Одно только я твердо знал: знакомые офицеры были того же мнения, что и я.
Неужели мы все ошибались? Быть может, у моего поколения и вправду неверное представление о демократии и военной дисциплине? Похоже, что этот вопрос действительно трудный и запутанный…

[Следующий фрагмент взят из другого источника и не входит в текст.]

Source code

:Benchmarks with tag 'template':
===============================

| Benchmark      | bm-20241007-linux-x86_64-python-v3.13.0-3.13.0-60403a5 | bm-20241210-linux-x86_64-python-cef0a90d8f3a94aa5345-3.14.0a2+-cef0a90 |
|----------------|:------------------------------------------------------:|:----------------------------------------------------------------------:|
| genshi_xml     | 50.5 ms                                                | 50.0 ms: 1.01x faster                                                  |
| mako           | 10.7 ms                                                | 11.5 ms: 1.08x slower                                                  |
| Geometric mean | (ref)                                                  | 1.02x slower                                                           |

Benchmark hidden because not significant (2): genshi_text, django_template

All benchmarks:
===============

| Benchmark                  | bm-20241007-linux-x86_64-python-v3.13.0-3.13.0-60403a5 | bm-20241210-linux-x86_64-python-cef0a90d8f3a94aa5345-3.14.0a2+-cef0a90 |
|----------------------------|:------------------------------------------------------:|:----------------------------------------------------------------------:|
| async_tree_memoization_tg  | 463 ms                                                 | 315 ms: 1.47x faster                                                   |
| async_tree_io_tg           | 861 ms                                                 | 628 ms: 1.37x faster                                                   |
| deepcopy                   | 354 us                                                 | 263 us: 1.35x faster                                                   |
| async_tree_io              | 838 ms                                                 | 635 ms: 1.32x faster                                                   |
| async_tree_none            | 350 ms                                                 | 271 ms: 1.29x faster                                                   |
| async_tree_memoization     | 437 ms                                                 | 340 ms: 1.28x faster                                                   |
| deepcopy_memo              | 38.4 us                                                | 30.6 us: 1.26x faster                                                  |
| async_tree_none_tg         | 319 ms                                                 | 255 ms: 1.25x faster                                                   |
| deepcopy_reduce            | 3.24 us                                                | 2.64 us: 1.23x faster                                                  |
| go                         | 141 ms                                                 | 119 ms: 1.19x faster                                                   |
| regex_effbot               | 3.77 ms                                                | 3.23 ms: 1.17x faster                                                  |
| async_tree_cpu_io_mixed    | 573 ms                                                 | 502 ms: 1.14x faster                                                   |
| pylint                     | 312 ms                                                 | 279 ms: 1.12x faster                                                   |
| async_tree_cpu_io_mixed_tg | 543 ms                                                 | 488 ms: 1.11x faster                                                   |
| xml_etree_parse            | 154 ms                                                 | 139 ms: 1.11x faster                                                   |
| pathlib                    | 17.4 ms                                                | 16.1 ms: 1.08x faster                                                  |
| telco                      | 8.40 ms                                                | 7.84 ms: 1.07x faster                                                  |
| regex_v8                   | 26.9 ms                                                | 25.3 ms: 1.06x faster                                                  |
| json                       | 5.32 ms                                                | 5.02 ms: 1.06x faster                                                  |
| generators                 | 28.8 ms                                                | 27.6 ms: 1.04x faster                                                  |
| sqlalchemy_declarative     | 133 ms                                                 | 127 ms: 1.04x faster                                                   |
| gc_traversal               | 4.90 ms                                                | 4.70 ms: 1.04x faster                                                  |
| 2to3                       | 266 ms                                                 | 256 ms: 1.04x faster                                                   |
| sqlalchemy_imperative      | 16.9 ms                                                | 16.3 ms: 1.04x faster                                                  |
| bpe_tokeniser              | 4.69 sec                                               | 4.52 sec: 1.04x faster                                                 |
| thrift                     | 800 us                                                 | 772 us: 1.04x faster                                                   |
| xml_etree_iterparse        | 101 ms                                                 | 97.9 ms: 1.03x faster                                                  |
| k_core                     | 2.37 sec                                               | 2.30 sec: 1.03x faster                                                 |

Я вспомнил Бушнева и, так как в то время у меня не было особо важных дел, решил поговорить еще и с ним. Мне заранее было смешно при мысли о том, как он будет клясться, что, мол, ничего не знал и, как и я, считал пальму настоящей.
Вечером я подозвал Бушнева к себе и задал ему тот же вопрос, что и Селиванову.
— Ненастоящая?! — тонкие, бесцветные брови Бушнева удивленно поползли кверху. Глубокие морщины сделали его и без того узкий лоб еще меньше. Видно было, что он изо всех сил старался вникнуть в смысл сказанного… — Ну, и что из того, что ненастоящая? — спросил он после минутного молчания и с такой строгостью взглянул на меня своими светло-голубыми глазами, словно начальником был он, а не я… — Да что, в конце концов, означает «настоящая»? — продолжал Бушнев. — Что на этом свете настоящее? Что сегодня настоящее, то…
— Вытащить и выбросить!..
— Есть вытащить и… — с привычной готовностью начал было Бушнев, но на полуфразе умолк, снова уставившись на меня: мол, не шучу ли я…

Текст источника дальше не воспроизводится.